• [Material to process]:
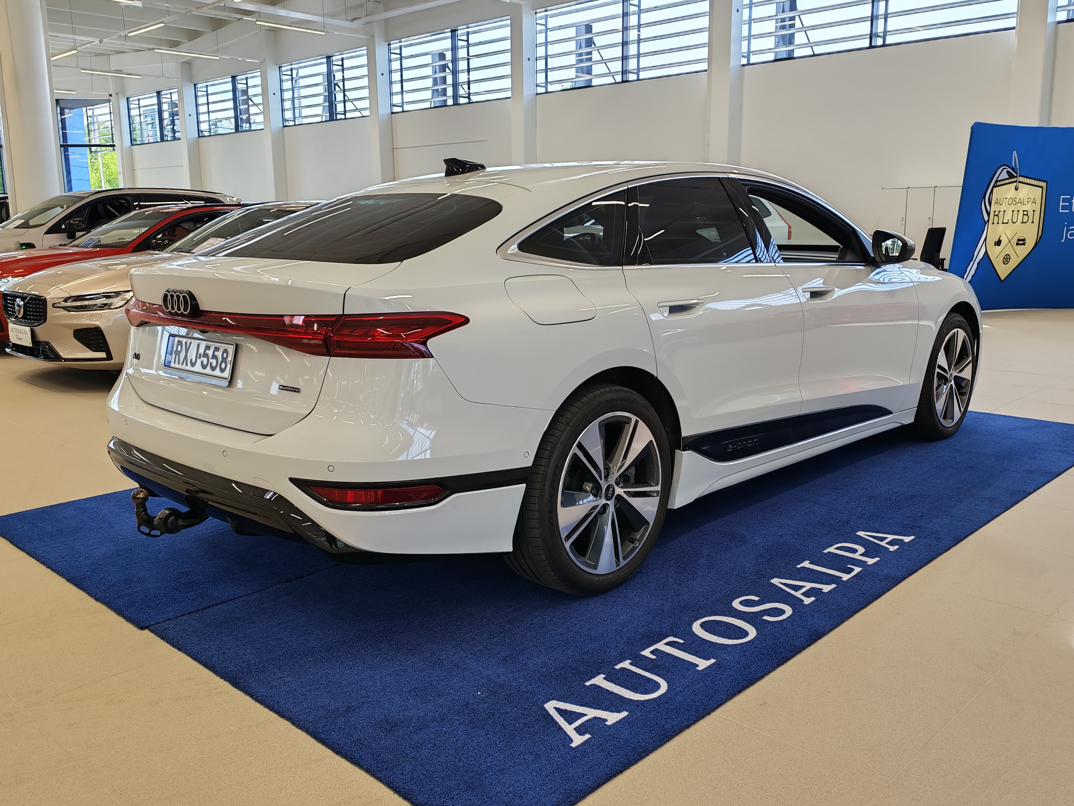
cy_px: 403
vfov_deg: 45.4
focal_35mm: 31
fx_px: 962
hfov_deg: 58.4
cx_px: 537
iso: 98
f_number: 1.9
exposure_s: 1/100
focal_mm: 6.12
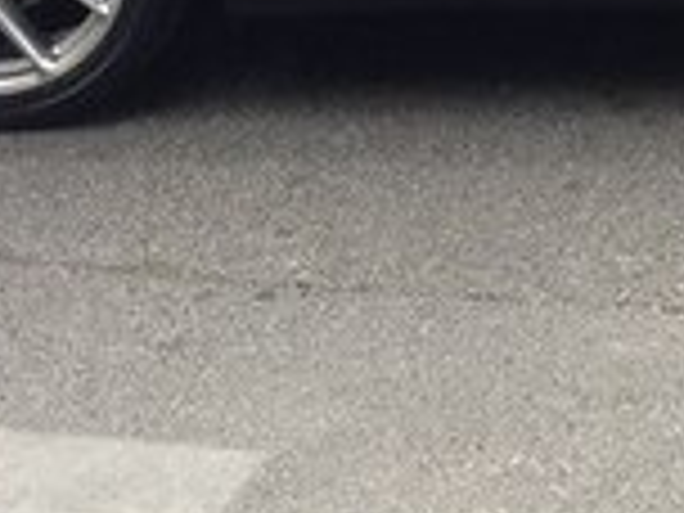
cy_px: -254
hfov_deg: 13.4
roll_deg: +1.5
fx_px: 2826
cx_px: 846
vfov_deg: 10.0
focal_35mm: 143
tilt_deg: -16.7
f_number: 2.4
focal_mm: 4.12
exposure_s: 1/352
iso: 50
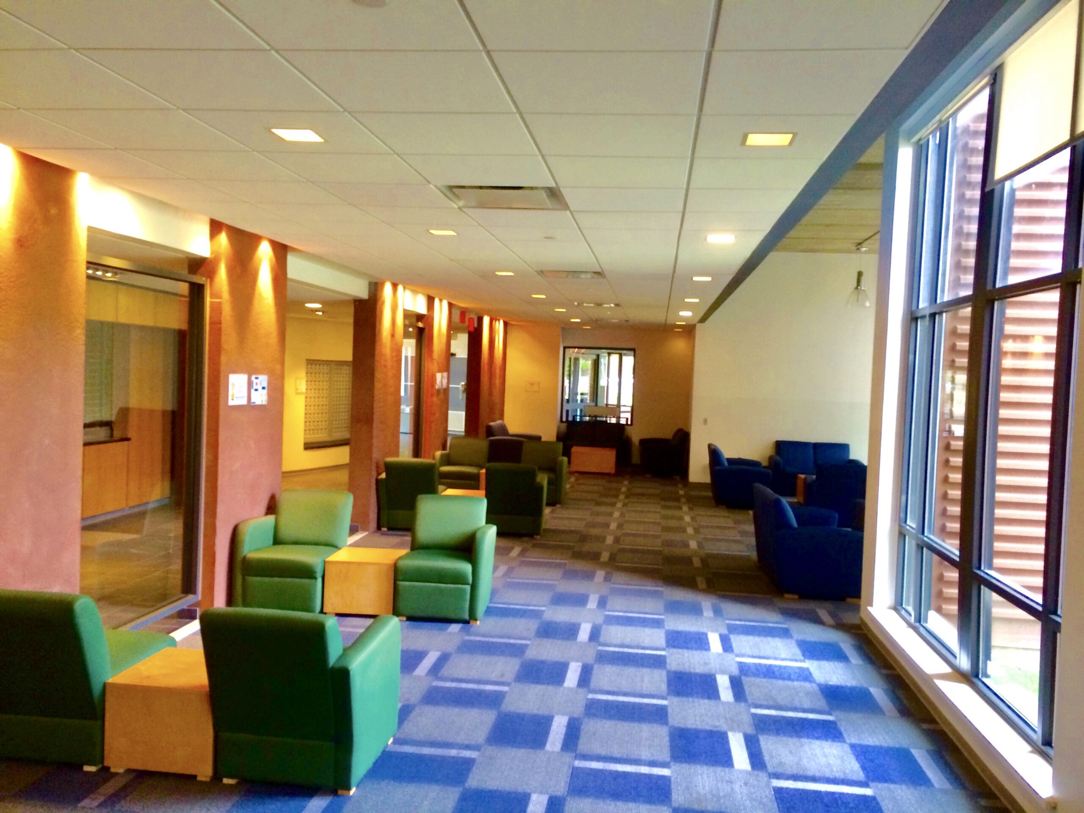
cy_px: 406
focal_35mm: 30
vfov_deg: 46.8
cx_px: 542
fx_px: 939
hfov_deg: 60.0
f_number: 2.2
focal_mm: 4.12
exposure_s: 1/30
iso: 125
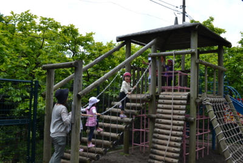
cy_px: 82
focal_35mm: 36
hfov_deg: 53.1
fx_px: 243
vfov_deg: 36.9
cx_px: 122
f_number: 7.1
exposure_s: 1/200
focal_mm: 24
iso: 100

• [Assignment]:
From the line that contains "exposure_s: 1/352" down to the last line of the material above, every line must be repeated exactly, with pictures removed and both end lines included.

• [Response area]:
exposure_s: 1/352
iso: 50
cy_px: 406
focal_35mm: 30
vfov_deg: 46.8
cx_px: 542
fx_px: 939
hfov_deg: 60.0
f_number: 2.2
focal_mm: 4.12
exposure_s: 1/30
iso: 125
cy_px: 82
focal_35mm: 36
hfov_deg: 53.1
fx_px: 243
vfov_deg: 36.9
cx_px: 122
f_number: 7.1
exposure_s: 1/200
focal_mm: 24
iso: 100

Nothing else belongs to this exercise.